Alors allons encore un peu plus loin : cette correspondance entre le nombre de LéVîiM et des premiers-nés d’Israël est très circonstanciée : il ne s’agira pas de faire en sorte que cette stricte équivalence soit une loi pour chaque génération d’Israël ! Néanmoins, il y a un message assez fort derrière ces histoires de chiffres, même si leur signification propre nous échappe aujourd’hui. Regardez : YHWH commandite le recensement de « toute la communauté des fils d’Israël » ; sauf que cette communauté, nous dit le texte, ne se limite pas à son dénombrement quantitatif ! C’est comme si on nous disait : il y a dans le peuple juif « plus » que le peuple juif ; il y a une TOTALITÉ qui dépasse la pure somme qui compose le tout pour ainsi dire ! Ce qui va faire que, puisque le nombre des LéVîiM recensés est dépassé par celui des premiers-nés de tout Israël, la tribu de LéVî ne peut pas prétendre à représenter tout Israël ; elle ne peut pas prétendre se présenter comme une sorte de caste supérieure qui dominerait Israël ! Les 273 premiers-nés supplémentaires disent que quelque chose dans le peuple est de l’ordre d’une surabondance qui est plus essentielle aux yeux de YHWH que les LéVîiM et les KoHaNîM réunis ! Dit autrement, ce ne sont pas les LéVîiM que YHWH aime d’un amour particulier, mais bien TOUT ISRAËL ! Donc attention : que les LéVîiM ne se prennent pas la tête ! On est dans une dynamique de surabondance qui interdit aux uns comme aux autres de se prendre pour ce qu’ils ne sont pas au détriment de tout le peuple.

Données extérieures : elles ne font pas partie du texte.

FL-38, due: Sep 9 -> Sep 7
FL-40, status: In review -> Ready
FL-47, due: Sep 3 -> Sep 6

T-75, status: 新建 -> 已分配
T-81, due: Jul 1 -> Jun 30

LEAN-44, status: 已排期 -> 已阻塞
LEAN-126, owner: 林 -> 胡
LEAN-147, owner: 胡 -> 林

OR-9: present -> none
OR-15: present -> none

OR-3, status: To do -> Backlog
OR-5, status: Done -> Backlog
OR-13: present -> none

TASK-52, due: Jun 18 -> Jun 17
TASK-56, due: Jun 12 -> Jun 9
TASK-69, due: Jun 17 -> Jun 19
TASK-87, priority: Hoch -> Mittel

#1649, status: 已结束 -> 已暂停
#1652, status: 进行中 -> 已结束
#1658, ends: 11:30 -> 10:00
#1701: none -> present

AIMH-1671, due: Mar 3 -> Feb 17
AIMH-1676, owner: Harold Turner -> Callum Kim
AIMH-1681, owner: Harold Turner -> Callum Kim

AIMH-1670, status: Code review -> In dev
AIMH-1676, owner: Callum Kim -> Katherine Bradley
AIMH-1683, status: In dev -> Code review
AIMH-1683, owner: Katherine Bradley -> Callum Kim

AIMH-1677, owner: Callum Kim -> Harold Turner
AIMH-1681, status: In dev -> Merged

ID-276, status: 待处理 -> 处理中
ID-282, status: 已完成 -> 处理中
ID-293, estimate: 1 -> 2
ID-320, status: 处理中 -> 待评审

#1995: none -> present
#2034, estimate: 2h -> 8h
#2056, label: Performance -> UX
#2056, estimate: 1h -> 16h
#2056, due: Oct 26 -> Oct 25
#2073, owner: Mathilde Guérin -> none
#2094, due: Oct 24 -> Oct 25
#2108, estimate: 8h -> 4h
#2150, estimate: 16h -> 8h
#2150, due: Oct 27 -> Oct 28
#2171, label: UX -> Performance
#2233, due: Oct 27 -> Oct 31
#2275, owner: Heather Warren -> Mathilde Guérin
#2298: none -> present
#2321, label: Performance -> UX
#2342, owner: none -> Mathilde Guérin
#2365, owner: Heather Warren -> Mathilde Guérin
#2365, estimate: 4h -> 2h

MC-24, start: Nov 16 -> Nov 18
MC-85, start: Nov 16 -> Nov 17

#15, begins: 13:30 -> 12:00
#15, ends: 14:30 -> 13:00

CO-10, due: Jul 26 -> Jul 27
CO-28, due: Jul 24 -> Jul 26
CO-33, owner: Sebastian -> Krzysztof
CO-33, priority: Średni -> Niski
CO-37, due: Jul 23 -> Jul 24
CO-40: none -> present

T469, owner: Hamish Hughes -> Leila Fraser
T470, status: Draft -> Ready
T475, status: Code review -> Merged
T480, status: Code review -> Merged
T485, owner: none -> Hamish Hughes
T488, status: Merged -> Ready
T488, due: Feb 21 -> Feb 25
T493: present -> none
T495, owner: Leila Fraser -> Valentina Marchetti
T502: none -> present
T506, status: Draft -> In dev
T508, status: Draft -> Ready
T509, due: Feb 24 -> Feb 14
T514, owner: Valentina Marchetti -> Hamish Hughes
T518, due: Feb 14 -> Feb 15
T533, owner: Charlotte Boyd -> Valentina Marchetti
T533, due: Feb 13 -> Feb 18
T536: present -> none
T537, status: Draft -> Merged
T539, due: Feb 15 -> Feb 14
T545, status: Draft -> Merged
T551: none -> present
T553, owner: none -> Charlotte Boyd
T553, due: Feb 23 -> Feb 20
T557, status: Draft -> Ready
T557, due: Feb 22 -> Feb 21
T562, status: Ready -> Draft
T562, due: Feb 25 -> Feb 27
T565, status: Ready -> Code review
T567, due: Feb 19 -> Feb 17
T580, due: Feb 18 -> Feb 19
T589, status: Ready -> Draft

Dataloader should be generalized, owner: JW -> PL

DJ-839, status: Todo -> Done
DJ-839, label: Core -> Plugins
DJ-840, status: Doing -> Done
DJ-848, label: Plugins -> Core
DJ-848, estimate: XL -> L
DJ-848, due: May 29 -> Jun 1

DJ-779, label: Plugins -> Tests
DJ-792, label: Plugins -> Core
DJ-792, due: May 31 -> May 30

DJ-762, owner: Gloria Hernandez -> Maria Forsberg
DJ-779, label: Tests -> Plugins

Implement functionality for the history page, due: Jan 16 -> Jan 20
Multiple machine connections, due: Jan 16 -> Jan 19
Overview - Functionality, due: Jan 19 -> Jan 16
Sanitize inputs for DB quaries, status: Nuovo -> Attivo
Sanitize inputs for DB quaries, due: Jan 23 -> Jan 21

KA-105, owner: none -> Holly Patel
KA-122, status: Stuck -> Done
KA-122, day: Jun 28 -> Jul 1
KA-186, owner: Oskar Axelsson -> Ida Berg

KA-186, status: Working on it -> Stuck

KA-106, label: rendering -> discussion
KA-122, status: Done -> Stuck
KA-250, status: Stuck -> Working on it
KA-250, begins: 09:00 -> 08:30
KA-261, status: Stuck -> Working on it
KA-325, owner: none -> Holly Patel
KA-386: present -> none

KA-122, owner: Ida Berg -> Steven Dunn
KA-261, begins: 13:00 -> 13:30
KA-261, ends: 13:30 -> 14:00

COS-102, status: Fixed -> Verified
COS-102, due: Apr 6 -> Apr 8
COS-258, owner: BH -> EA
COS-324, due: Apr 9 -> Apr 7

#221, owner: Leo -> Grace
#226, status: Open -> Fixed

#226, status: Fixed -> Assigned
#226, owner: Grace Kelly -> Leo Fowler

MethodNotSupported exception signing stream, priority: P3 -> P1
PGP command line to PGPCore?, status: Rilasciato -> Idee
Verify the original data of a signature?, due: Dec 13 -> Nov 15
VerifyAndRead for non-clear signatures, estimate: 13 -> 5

Et ce qui préserve le peuple de tout despotisme, c’est précisément que nulle tribu n’est au-dessus de l’autre parce que seul YHWH est véritablement au-dessus de tout, Lui qui choisit de faire sa Demeure au cœur de la communauté qu’Il a créée et qu’Il maintient dans cette dynamique de vie qui est une dynamique de perpétuelle surabondance. Ce sera d’ailleurs là un thème cher à Saint Paul.

Cela dit, il n’empêche : le statut des LéVîiM est véritablement singulier : leur état de vie constitue la mémoire charnelle du rachat d’Israël, c’est-à-dire la mémoire de l’origine humble de sa LIBERTÉ au milieu des nations ! Toujours est-il que cette liberté a un coût = l’obéissance à la ToRaH de YHWH. Chaque fois qu’Israël oubliera les fondements qui font de lui un peuple à part, un peuple émergeant du MiDeBaR avec une mission très précise d’élévation allouée par YHWH, les sanctions seront terribles ! Mais Israël le sait, et ma foi, on ne peut que lui être gré d’avoir accepté d’essuyer les plâtres et d’être entré avec courage dans l’exigence de cette Alliance dont les fruits nous sont communiqués par le Christ Jésus. Redisons-le : la LIBERTÉ a un prix ! Voilà ce que nous dit ce chapitre. Ne nous avisons pas de l’oublier, que nous soyons juifs ou chrétiens.

Je vous souhaite une bonne lecture de ce chapitre. Nous verrons la suite la prochaine fois. Je vous remercie.